Things old and valued are being made new again and forever to be preserved by library staff and volunteers through the process of digitizing historical pictures, text, audio and video.

Getting the materials published online is librarian Sanfu Chen's task. She started full-time with the library in Squamish in June armed with a Library and Information studies degree along with undergraduate studies in art history.

She will continue on the project until the middle of next month — but then the funding for this portion of the task runs out.

Chen will then move on to another job with Simon Fraser University's library.

But reference librarian Darby Love hopes the project will continue with a new grant and a new librarian — none of the current staff members are able to take on the project.

So far, the online archive holds 1,088 photos and 422 text items. A total of 40 collections from people, organizations and companies are available for viewing on the site and all the materials can be searched using names, subjects and places.

The materials Chen works with sometimes requires her to wear gloves and the historical documents the library holds are carefully stored in cardboard boxes within a temperature-controlled storage room.

Love and Chen, who both happen to be graduates of the library studies program at the University of Alberta, agree that the project could use help from anyone interested in correcting information that isn't accurate.

"People have been responding," says Chen. When errors are found and pointed out, Chen adds notes to the website updating the information with the original details.

She says the library also wants to hear from people who have additional information about photos and documents they see within the collection.

According to Chen, the library's newspaper archive dates back to 1948 and the entire collection is digitized.

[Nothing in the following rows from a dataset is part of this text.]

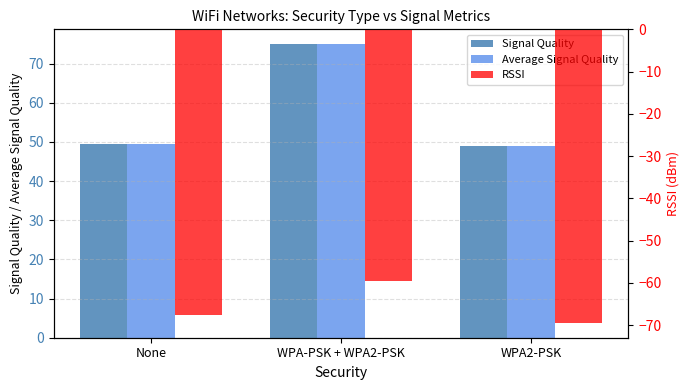

Is the value of Average Signal Quality at None greater than the value of Signal Quality at None?

No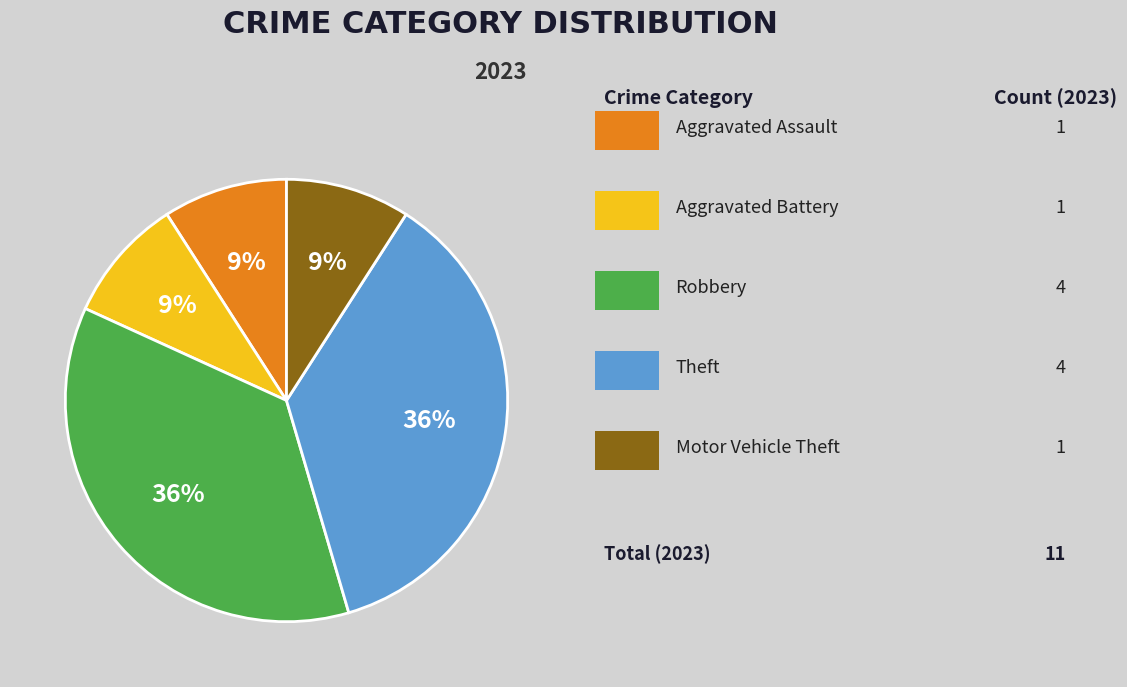

Does any single category account for the majority?

No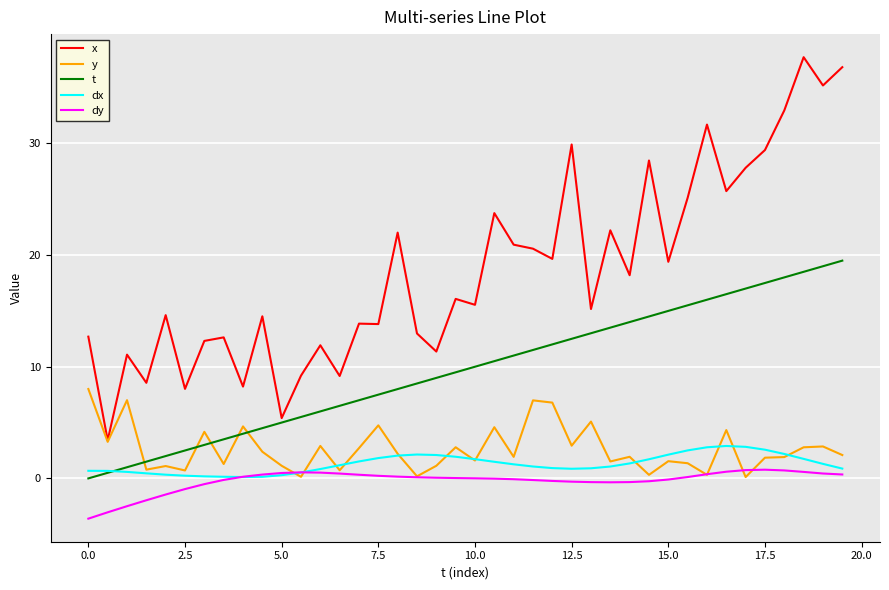

True or false: t and dy intersect in this chart.

False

Some of it is published online and an ongoing effort is underway to get the entire newspaper archive available for the world to see.

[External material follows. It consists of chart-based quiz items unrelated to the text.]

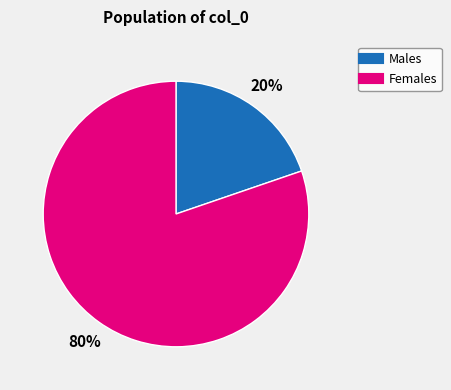

Is there a majority slice in this chart?

Yes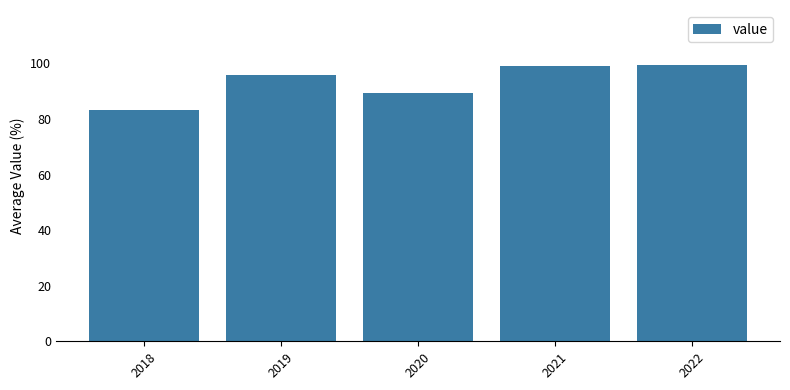

Count the number of values greater than 95.

3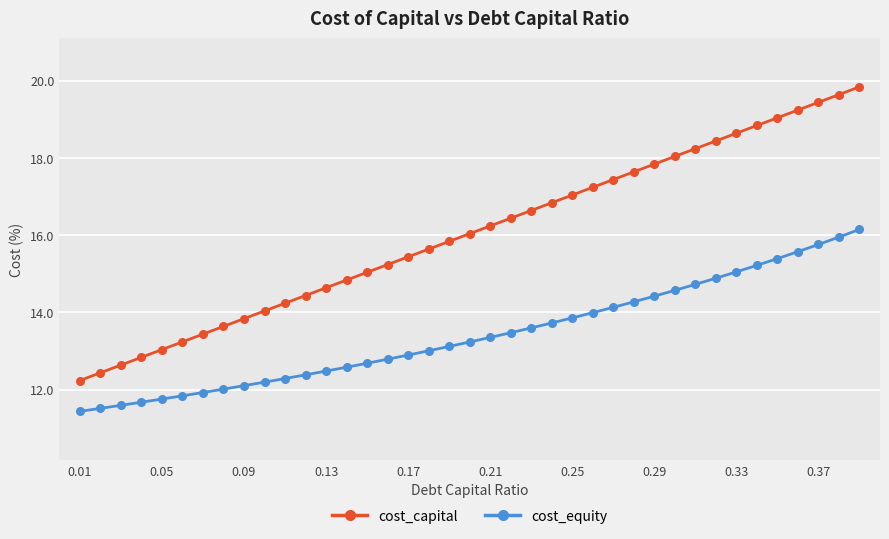

Which series has the largest range (max minus min)?

cost_capital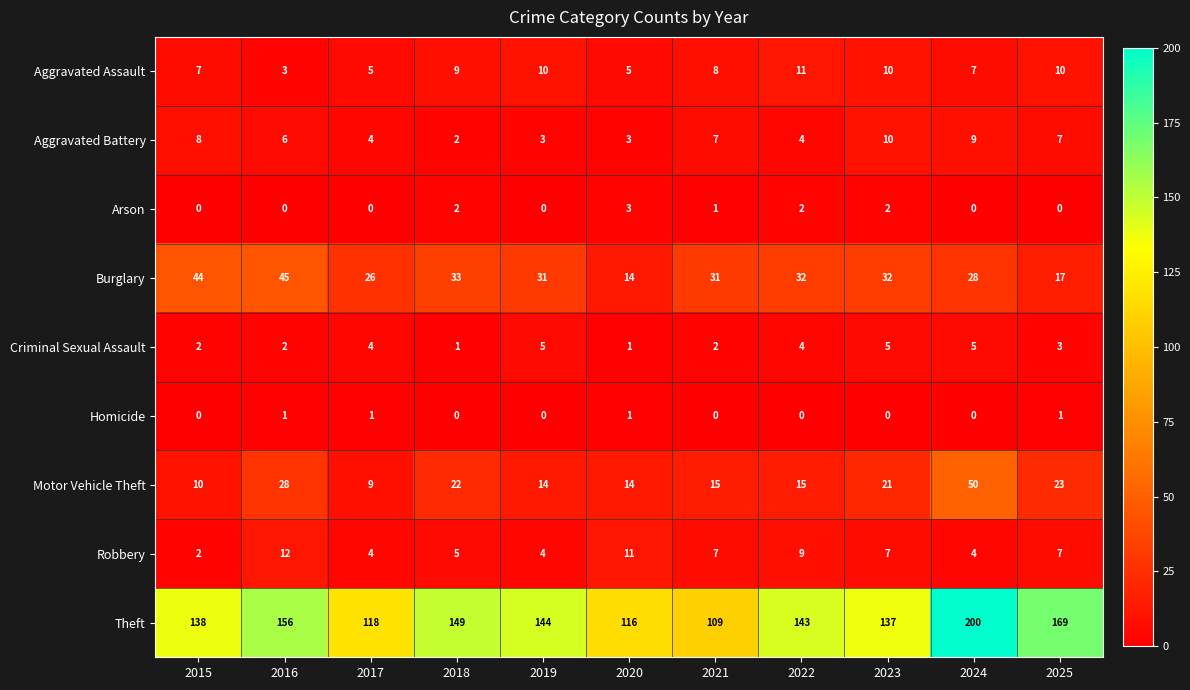

List the series in order of their peak value, lowest first.

Homicide, Arson, Criminal Sexual Assault, Aggravated Battery, Aggravated Assault, Robbery, Burglary, Motor Vehicle Theft, Theft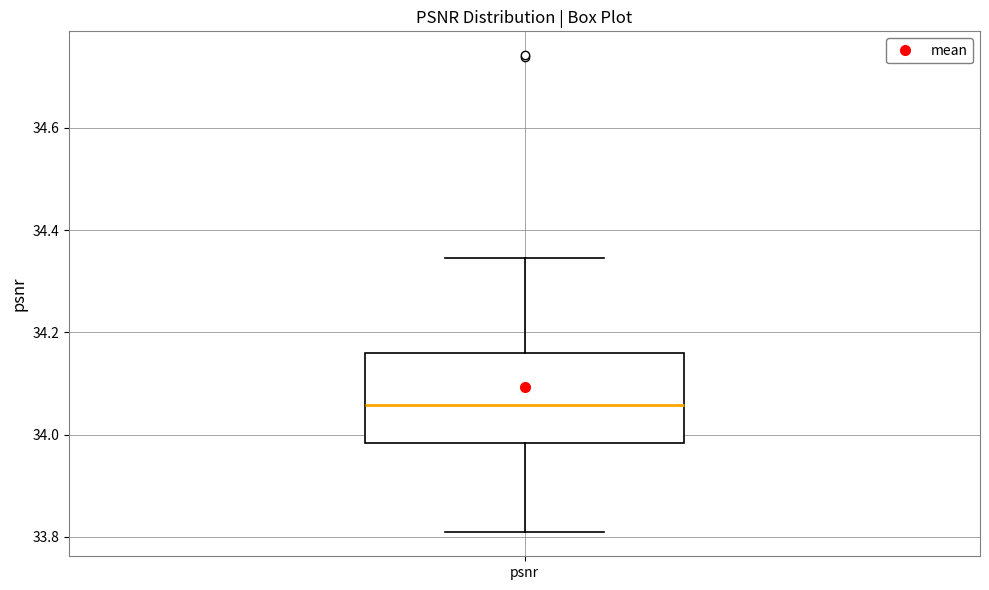

Transcribe this box plot: give where the median line is, the range the box spans, and where the two whiskers end, as read against the y-axis. The values are not printed on the chart, so give them approximately, as read against the axis.

median 34.06, box 33.98 to 34.16, whiskers 33.80 to 34.34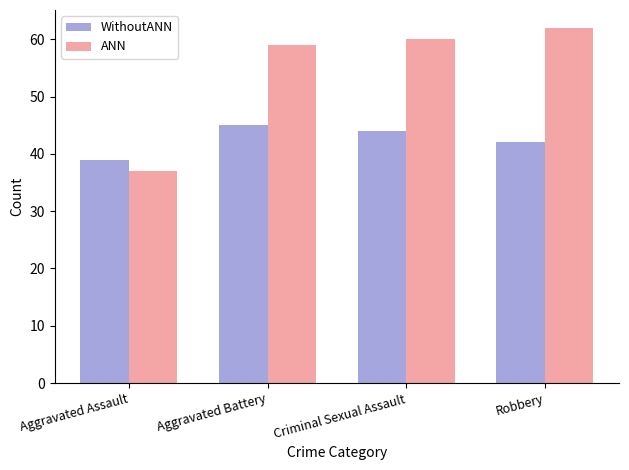

How many distinct data groups are displayed?

2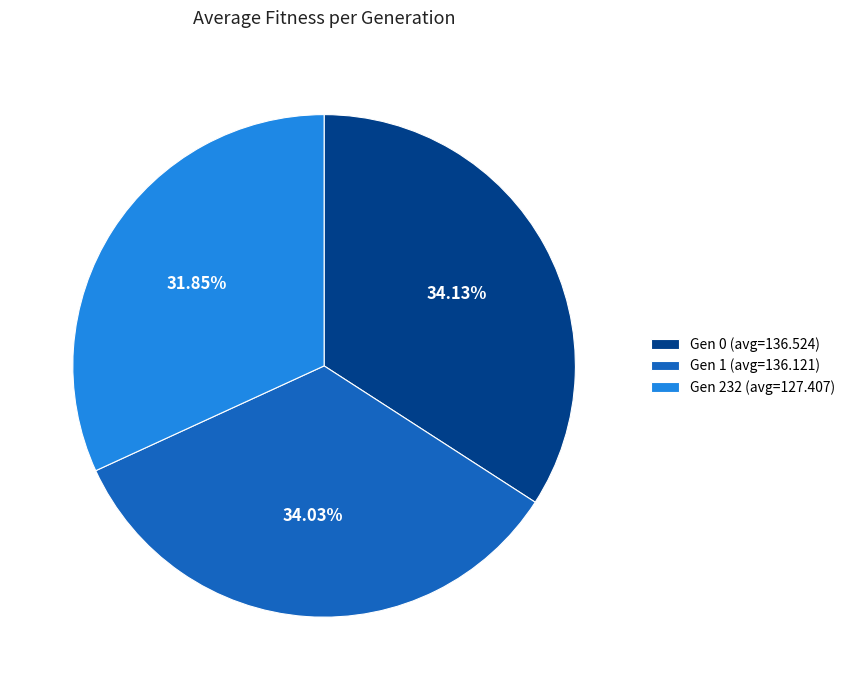

Does any single category account for the majority?

No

"In some years we have a few of the issues missing but it's not a lot," says Chen.

Another challenge the project faces is the copyright attached to the newspapers published by the Squamish Times, the community's primary paper between the 1960s and the 90s.

The company that owned the paper doesn't exist anymore so while the library has verbal permission to use the archives of the Squamish Times there is no formal document making it clear so an application is in front of the copyright board seeking formal acknowledgement that the library can publish the newspaper archive online, says Chen.

Love says there are films and audio recordings yet to be digitized and published and those will be part of future phases of the ongoing initiative.

Many items in the library's digital collection are published on the Internet through the library's historical portal found at www.digitalcollections.ca/squamishlibrary.